Ich will jetzt kurz die Gegenstände beschreiben, welche ich bei den Skeletten in den Gräbern gefunden habe, sie vermögen immerhin einigen Aufschluß über die Lebensweise und den Kulturgrad jenes Volks zu geben, ja selbst über den Stand der Flora und der Fauna, welche zu jener Zeit in der Bai geherrscht hat.
Die meisten der Skelette waren mit einem Steinkranze umgeben, wie sich solches auch bei alten deutschen Gräbern findet. Indessen waren es offenbar zu wenig Steine, um eine Mauer zu bilden, und sie scheinen blos in die Grube geworfen worden zu sein, um den Raum um die Leichen auszufüllen. Dicht um diese selbst befanden sich die Gegenstände, welche man den Todten mitgegeben hatte.
So fand ich in einem Grabe zwei Geflechte, die nach Art einer Mütze das Haupt bedeckten, eines über das andere gelegt. Die Form derselben ist eine einfache Halbkugel; sie sind etwa zwei Linien dick, von sehr zierlicher Arbeit und wie ich unter dem Mikroskope fand, von Cactusfasern geflochten.

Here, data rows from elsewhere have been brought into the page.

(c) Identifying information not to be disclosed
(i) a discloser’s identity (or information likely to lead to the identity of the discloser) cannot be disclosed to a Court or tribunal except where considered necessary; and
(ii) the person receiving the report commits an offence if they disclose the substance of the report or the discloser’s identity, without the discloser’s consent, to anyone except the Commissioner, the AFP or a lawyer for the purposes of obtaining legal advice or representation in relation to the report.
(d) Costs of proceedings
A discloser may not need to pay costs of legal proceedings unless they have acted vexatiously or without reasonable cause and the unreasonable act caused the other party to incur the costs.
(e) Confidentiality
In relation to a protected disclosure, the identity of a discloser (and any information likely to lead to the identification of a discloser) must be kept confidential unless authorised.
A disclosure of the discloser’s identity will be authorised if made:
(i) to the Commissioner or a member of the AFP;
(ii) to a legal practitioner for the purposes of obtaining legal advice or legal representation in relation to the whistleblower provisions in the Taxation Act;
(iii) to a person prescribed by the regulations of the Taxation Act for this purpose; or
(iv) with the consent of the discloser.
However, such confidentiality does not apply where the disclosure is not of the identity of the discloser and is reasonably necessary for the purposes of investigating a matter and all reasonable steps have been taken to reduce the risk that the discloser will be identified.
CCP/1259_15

Weiter wurde eine kleine Kürbisschale gefunden. Sie ist an einer Stelle gesprungen, und dort mit ganz feinen Löchern versehen, um sie zu heften. Es resultirt hieraus, daß sie als eine große Seltenheit betrachtet wurde, denn hätte es zu jener Zeit Kürbisse in der Bai gegeben, würde man ohne Zweifel sich diese Mühe nicht genommen haben. In der Schale findet sich ein feines Netz mit kaum liniengroßen Maschen, und in demselben einige Stücke Eisenocker. Die Schale selbst ist mit einer Schnur umwunden.

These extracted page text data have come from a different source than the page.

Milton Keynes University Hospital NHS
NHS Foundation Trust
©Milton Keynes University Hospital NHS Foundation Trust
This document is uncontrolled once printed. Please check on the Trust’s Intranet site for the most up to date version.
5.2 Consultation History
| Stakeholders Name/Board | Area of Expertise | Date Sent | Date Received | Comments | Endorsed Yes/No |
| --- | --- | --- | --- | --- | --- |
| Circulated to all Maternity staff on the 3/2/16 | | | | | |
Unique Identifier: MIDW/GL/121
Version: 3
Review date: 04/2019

Ein ziemlich großes Stück eines Netzes mit stärkeren Maschen, große keulenartige Stücke von Cactusstämmen und Streifen eines groben Gewebes, in welches, wie es scheint, der Leichnam eingewickelt war, sind die übrigen in jenem Grabe gefundenen Gegenstände.
In einem andern Grabe fanden sich blos die eben angeführten Stücke von Cactusstämmen, Reste eines größeren Netzes und das grobe Gewebe, in welches die Leiche eingehüllt war.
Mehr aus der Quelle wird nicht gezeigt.